### [Aim of the exercise]
Can you quote every line of the records below word for word, leaving the pictures out?

(Records to process begins)

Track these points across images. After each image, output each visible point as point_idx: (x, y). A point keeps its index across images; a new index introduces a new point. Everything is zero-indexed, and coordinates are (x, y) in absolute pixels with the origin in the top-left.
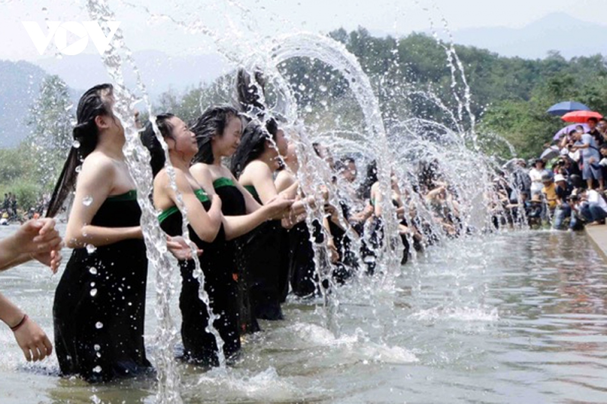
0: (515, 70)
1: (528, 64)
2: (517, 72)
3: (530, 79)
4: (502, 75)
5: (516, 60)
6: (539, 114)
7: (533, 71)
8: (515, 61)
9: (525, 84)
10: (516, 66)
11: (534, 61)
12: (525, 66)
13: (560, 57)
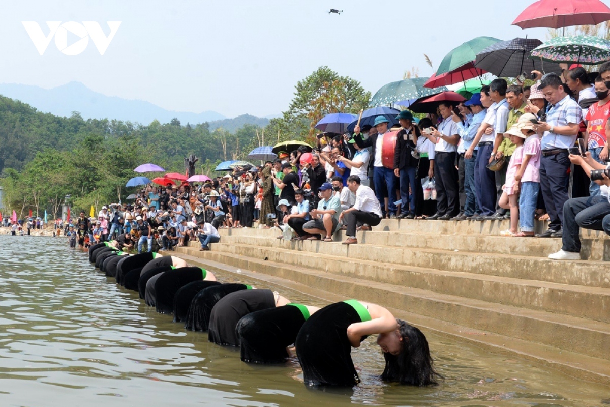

(Records to process ends)

### [Worked solution]
Track these points across images. After each image, output each visible point as point_idx: (x, y). A point keeps its index across images; a new index introduces a new point. Everything is zero-indexed, and coordinates are (x, y) in absolute pixels with the origin in the top-left.
0: (515, 70)
1: (528, 64)
2: (517, 72)
3: (530, 79)
4: (502, 75)
5: (516, 60)
6: (539, 114)
7: (533, 71)
8: (515, 61)
9: (525, 84)
10: (516, 66)
11: (534, 61)
12: (525, 66)
13: (560, 57)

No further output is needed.